▶ _ENUNCIADO 1_
Volte a escrever na íntegra o artigo sobre Durão Barroso que se encontra abaixo.
─── ARTIGO
Eles não podem com ele – e nós é que perdemos

Durão Barroso foi tudo e conseguiu praticamente tudo aquilo que um político ciente das suas qualidades poderia almejar. Mas, talvez por isso, eles não lhe perdoem.

Por João Rodrigues, Advogado, Vereador do Urbanismo e Inovação da CM de Braga

1. Ninguém gostará de clichês. Tampouco, de generalizações. Mas há muito se diz que, ao português, lhe pesa o sucesso e o bem-estar do vizinho.

Certo é – e não querendo eu dar a afirmação por verdadeira – que não são raras as vezes em que nos deparamos com uma situação reveladora deste sentimento. Mas talvez os japoneses, os argentinos ou os egípcios possam dizer exatamente o mesmo que nós, portugueses, e esta característica seja mais universal do que nos tentam incutir.
──────
─── DADOS ARMAZENADOS
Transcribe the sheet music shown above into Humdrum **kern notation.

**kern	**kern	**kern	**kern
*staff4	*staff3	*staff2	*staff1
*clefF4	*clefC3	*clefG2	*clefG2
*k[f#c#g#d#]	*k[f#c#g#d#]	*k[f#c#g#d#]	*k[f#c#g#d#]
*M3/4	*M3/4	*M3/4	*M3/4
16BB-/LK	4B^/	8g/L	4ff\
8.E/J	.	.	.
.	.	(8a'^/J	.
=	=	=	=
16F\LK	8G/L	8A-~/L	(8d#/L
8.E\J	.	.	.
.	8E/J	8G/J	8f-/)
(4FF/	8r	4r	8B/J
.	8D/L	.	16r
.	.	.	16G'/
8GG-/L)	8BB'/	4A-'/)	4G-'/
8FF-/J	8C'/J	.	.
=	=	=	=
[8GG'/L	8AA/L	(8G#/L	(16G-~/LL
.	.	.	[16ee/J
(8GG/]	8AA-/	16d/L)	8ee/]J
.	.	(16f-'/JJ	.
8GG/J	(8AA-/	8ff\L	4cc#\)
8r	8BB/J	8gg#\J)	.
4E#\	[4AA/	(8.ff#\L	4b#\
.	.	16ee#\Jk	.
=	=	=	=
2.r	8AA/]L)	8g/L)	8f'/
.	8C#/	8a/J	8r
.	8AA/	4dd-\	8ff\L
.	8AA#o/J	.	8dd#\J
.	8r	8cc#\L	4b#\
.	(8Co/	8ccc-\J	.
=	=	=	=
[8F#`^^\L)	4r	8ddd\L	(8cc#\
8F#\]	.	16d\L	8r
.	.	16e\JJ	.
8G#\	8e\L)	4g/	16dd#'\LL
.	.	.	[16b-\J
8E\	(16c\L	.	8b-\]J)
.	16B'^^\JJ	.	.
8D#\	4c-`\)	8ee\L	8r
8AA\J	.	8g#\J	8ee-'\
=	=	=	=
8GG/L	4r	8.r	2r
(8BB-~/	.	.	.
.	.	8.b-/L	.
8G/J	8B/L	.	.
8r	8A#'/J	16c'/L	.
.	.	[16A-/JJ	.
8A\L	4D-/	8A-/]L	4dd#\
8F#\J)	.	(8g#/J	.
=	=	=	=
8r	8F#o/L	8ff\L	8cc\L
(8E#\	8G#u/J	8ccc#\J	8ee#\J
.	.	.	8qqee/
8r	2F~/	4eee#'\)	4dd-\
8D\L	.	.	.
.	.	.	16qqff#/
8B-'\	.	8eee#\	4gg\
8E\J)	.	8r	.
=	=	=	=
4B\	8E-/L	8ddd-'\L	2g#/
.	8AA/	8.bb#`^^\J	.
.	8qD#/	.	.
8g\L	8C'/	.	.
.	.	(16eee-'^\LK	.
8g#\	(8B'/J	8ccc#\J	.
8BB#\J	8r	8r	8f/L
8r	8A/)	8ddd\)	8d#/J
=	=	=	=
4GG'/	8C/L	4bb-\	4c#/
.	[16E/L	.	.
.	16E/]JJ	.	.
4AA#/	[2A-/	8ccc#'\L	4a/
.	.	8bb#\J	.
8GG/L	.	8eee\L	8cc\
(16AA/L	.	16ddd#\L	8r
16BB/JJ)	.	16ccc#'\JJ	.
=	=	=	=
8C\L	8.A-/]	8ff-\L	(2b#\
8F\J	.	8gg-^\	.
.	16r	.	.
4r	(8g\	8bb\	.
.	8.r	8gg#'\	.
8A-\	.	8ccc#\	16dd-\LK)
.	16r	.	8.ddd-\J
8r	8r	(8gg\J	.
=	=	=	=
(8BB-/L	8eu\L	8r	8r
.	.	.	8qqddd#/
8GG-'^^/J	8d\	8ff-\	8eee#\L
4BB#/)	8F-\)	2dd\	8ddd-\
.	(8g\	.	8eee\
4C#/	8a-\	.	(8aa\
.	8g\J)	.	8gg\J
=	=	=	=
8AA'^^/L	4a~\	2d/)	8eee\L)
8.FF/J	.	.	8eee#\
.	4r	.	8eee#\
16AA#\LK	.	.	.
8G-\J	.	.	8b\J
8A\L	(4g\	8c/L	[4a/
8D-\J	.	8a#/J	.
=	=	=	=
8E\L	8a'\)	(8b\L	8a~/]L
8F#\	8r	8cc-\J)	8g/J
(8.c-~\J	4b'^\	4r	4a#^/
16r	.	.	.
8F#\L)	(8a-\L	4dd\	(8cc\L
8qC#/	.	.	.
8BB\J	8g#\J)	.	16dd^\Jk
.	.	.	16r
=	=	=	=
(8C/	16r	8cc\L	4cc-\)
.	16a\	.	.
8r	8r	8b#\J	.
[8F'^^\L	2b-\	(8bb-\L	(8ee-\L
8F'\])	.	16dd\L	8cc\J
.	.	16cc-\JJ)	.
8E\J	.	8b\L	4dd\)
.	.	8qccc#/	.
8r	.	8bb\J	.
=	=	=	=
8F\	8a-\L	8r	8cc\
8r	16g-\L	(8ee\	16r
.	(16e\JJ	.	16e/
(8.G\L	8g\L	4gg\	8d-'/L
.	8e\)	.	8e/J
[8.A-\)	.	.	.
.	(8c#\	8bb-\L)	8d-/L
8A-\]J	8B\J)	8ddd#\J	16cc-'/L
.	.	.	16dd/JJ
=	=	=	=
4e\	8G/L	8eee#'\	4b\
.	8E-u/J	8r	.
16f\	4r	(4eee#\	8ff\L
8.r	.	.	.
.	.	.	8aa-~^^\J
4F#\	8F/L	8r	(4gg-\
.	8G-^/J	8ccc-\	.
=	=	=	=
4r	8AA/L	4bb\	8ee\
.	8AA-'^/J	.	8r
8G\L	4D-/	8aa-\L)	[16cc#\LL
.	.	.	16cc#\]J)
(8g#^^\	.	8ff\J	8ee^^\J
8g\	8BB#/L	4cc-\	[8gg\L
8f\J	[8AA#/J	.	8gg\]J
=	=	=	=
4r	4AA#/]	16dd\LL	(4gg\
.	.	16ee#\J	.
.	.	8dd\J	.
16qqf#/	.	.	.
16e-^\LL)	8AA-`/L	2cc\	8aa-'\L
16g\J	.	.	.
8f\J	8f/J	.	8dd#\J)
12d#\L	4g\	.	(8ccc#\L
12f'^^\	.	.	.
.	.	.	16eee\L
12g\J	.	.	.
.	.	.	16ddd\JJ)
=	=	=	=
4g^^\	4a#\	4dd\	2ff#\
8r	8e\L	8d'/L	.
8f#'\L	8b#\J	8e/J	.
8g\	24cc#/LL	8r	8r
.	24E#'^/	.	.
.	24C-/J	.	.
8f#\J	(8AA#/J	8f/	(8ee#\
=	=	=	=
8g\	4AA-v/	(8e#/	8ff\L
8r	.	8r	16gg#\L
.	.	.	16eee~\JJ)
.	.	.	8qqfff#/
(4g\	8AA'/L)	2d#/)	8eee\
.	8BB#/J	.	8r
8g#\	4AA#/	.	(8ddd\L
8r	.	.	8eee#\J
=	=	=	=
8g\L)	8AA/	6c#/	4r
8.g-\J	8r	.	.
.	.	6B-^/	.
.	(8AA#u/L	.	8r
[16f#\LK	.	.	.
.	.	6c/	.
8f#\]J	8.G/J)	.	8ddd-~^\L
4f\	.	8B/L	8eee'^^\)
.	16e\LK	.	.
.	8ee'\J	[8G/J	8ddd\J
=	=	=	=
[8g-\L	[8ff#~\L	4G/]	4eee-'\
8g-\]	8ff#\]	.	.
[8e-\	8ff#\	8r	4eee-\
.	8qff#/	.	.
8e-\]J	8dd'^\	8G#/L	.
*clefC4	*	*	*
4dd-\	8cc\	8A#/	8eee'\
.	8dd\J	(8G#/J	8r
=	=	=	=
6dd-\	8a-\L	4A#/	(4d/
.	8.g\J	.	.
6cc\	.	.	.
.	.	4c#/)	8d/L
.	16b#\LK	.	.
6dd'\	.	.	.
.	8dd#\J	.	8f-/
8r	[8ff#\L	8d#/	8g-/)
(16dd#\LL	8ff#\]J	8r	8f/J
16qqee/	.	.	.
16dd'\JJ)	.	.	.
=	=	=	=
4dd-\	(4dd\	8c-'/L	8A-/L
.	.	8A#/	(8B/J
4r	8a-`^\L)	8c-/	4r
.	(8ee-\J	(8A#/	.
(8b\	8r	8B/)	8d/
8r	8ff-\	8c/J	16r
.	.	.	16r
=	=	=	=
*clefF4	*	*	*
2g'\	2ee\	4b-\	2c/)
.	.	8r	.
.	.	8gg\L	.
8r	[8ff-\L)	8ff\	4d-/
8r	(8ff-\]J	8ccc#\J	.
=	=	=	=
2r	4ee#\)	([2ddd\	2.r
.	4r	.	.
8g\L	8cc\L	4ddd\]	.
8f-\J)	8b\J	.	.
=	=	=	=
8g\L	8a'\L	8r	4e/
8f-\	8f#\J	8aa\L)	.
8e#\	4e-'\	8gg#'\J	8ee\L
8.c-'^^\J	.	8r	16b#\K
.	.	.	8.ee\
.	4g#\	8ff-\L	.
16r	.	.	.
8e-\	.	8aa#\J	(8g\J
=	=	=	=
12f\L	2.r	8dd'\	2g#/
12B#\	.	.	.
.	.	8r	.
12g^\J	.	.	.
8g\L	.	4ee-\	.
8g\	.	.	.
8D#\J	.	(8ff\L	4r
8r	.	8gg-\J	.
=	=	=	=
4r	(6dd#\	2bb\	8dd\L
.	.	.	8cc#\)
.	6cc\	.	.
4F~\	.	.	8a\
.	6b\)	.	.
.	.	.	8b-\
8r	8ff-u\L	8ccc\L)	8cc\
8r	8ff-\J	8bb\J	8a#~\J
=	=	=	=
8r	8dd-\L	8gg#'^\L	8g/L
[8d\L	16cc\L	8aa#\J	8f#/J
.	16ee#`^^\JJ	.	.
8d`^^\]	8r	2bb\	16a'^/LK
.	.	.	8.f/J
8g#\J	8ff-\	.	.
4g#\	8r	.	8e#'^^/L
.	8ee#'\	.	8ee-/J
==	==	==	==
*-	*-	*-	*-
──────
▶ _ENUNCIADO 2_
Por favor, filtre a listagem acima e copie cada linha que contenha a palavra "kern".

▶ _RESOLUÇÃO ESCRITA 1_
Eles não podem com ele – e nós é que perdemos

Durão Barroso foi tudo e conseguiu praticamente tudo aquilo que um político ciente das suas qualidades poderia almejar. Mas, talvez por isso, eles não lhe perdoem.

Por João Rodrigues, Advogado, Vereador do Urbanismo e Inovação da CM de Braga

1. Ninguém gostará de clichês. Tampouco, de generalizações. Mas há muito se diz que, ao português, lhe pesa o sucesso e o bem-estar do vizinho.

Certo é – e não querendo eu dar a afirmação por verdadeira – que não são raras as vezes em que nos deparamos com uma situação reveladora deste sentimento. Mas talvez os japoneses, os argentinos ou os egípcios possam dizer exatamente o mesmo que nós, portugueses, e esta característica seja mais universal do que nos tentam incutir.

▶ _RESOLUÇÃO ESCRITA 2_
Transcribe the sheet music shown above into Humdrum **kern notation.
**kern	**kern	**kern	**kern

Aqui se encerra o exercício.